» TO DO
This calls for a verbatim copy of all the data, with no images carried over.
[Opening RECORDS FOR THE TASK section]
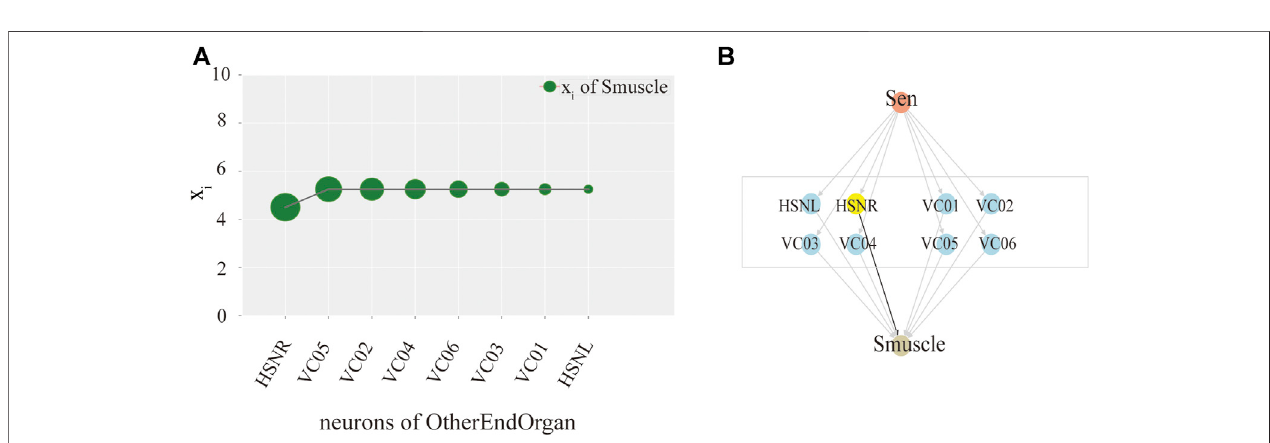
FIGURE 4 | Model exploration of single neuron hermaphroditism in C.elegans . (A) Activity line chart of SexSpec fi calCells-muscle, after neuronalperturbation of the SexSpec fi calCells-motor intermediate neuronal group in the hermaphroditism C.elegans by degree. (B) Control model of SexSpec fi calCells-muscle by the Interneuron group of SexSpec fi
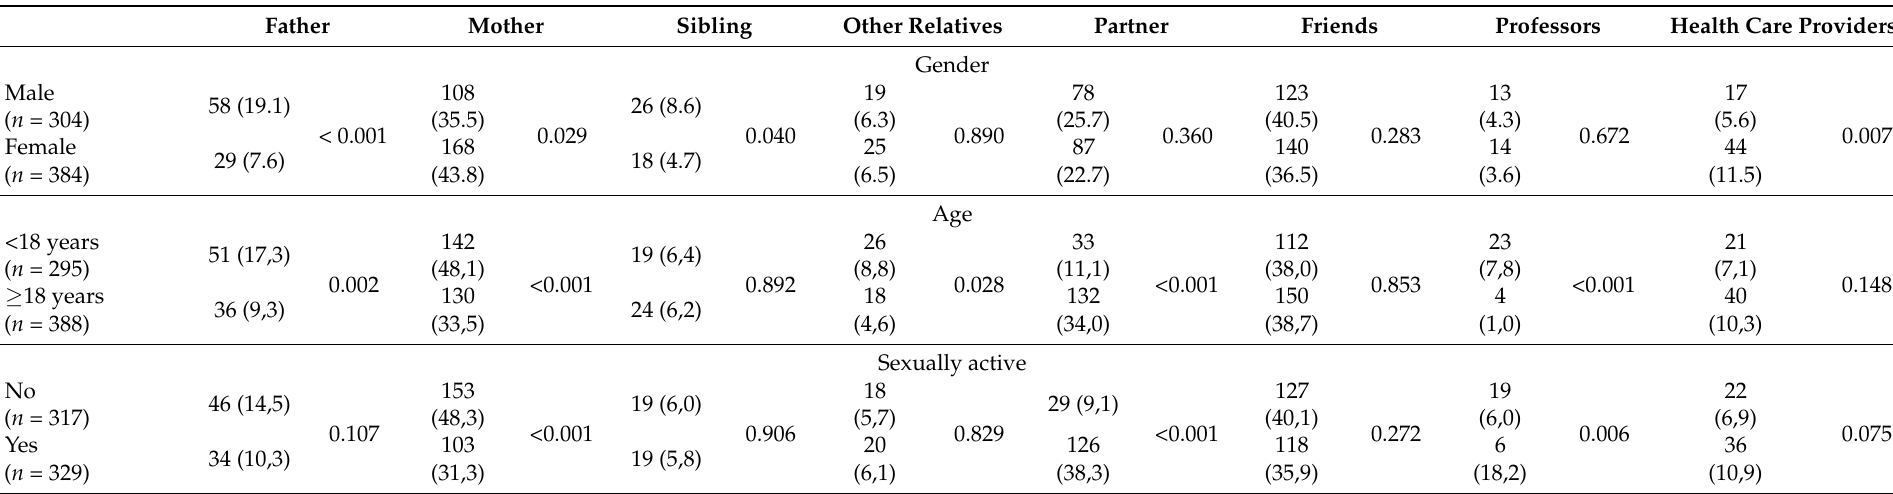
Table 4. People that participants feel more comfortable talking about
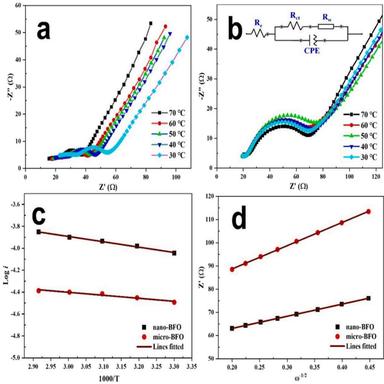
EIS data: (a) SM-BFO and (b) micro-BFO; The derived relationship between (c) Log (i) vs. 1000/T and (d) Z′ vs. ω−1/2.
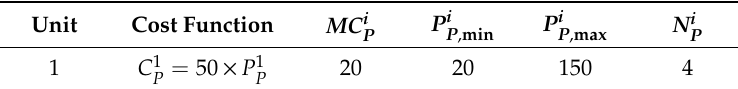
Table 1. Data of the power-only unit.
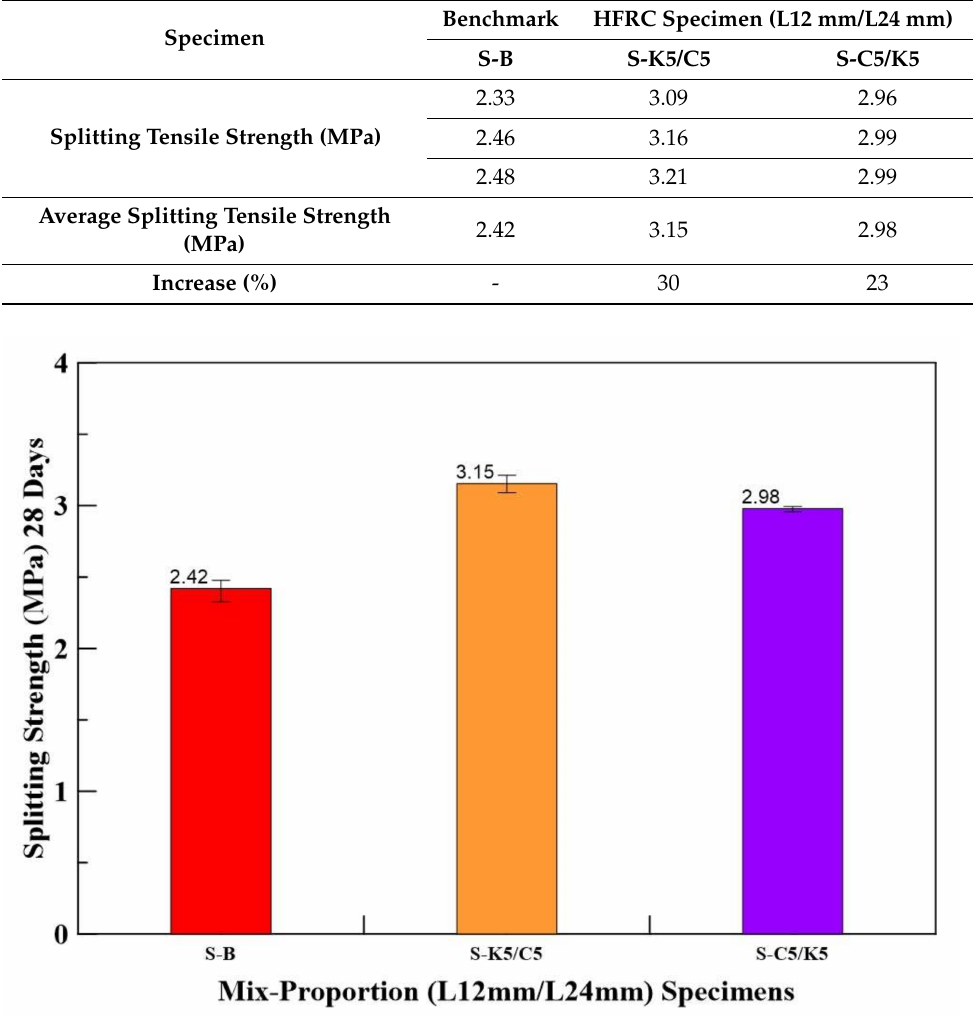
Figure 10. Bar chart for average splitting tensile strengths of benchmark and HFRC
[Closing RECORDS FOR THE TASK section]
» RESULT BELOW
FIGURE 4 | Model exploration of single neuron hermaphroditism in C.elegans . (A) Activity line chart of SexSpec fi calCells-muscle, after neuronalperturbation of the SexSpec fi calCells-motor intermediate neuronal group in the hermaphroditism C.elegans by degree. (B) Control model of SexSpec fi calCells-muscle by the Interneuron group of SexSpec fi
Table 4. People that participants feel more comfortable talking about
EIS data: (a) SM-BFO and (b) micro-BFO; The derived relationship between (c) Log (i) vs. 1000/T and (d) Z′ vs. ω−1/2.
Table 1. Data of the power-only unit.
Figure 10. Bar chart for average splitting tensile strengths of benchmark and HFRC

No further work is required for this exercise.